BERT chooses the Transformer encoder as its bidirectional architecture. Common in the Transformer encoder, positional embeddings are added at every position of the BERT input sequence. However, different from the original Transformer encoder, BERT uses learnable positional embeddings. 

In [4]:
#@save
class BERTEncoder(nn.Module):
    """BERT encoder."""
    def __init__(self, vocab_size, num_hiddens, ffn_num_hiddens, num_heads,
                 num_blks, dropout, max_len=1000, **kwargs):
        super(BERTEncoder, self).__init__(**kwargs)
        self.token_embedding = nn.Embedding(vocab_size, num_hiddens)
        self.segment_embedding = nn.Embedding(2, num_hiddens)
        self.blks = nn.Sequential()
        for i in range(num_blks):
            self.blks.add_module(f"{i}", d2l.TransformerEncoderBlock(
                num_hiddens, ffn_num_hiddens, num_heads, dropout, True))
        # In BERT, positional embeddings are learnable, thus we create a
        # parameter of positional embeddings that are long enough
        self.pos_embedding = nn.Parameter(torch.randn(1, max_len,
                                                      num_hiddens))

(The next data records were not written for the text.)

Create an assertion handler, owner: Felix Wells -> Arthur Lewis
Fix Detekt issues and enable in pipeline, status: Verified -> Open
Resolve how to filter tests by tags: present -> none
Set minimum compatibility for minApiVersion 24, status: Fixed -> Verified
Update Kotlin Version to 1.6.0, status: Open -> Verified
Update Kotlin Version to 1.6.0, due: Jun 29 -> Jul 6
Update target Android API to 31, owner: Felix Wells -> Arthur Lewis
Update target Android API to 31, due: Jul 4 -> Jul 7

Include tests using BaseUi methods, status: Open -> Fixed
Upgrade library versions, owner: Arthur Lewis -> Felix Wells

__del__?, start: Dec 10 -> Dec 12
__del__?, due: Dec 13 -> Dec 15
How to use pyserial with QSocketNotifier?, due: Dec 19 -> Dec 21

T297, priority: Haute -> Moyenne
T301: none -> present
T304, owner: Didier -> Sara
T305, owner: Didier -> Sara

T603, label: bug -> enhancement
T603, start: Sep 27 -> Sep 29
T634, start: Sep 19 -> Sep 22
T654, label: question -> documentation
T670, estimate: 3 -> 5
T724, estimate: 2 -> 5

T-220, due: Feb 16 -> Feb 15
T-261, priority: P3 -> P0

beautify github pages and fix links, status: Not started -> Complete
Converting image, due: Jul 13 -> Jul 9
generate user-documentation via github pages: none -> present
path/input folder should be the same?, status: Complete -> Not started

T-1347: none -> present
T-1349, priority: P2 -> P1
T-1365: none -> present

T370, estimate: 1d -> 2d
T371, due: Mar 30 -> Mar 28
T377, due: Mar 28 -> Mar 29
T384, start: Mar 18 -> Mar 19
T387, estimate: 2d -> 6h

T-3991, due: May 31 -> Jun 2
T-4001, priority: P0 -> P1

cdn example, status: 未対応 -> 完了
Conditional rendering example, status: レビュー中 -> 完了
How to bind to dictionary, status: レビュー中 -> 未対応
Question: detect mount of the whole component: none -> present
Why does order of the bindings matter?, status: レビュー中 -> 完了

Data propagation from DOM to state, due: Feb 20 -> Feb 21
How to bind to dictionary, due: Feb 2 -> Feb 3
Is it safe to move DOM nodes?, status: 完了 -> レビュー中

    def forward(self, tokens, segments, valid_lens):
        # Shape of `X` remains unchanged in the following code snippet:
        # (batch size, max sequence length, `num_hiddens`)
        X = self.token_embedding(tokens) + self.segment_embedding(segments)
        X = X + self.pos_embedding[:, :X.shape[1], :]
        for blk in self.blks:
            X = blk(X, valid_lens)
        return X

Suppose that the vocabulary size is 10000. To demostrate forwared inference of BERTEncoder, let's create an instance of it and intialize its parameters. 

In [5]:
vocab_size, num_hiddens, ffn_num_hiddens, num_heads = 10000, 768, 1024, 4
ffn_num_input, num_blks, dropout = 768, 2, 0.2
encoder = BERTEncoder(vocab_size, num_hiddens, ffn_num_hiddens, num_heads,
                      num_blks, dropout)

We define tokens to be 2 BERT input sequences of length 8, where each token is an index of the vocabulary. The forward inference of BERTEncoder with the input tokens returns the encoded result where each token is represented by a vector whose length is predefined by the hyperparameter num_hiddens. This hyperparameter is usually referred to as the hidden size (number of hidden units) of the Transformer encoder.

In [6]:
tokens = torch.randint(0, vocab_size, (2, 8))
segments = torch.tensor([[0, 0, 0, 0, 1, 1, 1, 1], [0, 0, 0, 1, 1, 1, 1, 1]])
encoded_X = encoder(tokens, segments, None)
encoded_X.shape

torch.Size([2, 8, 768])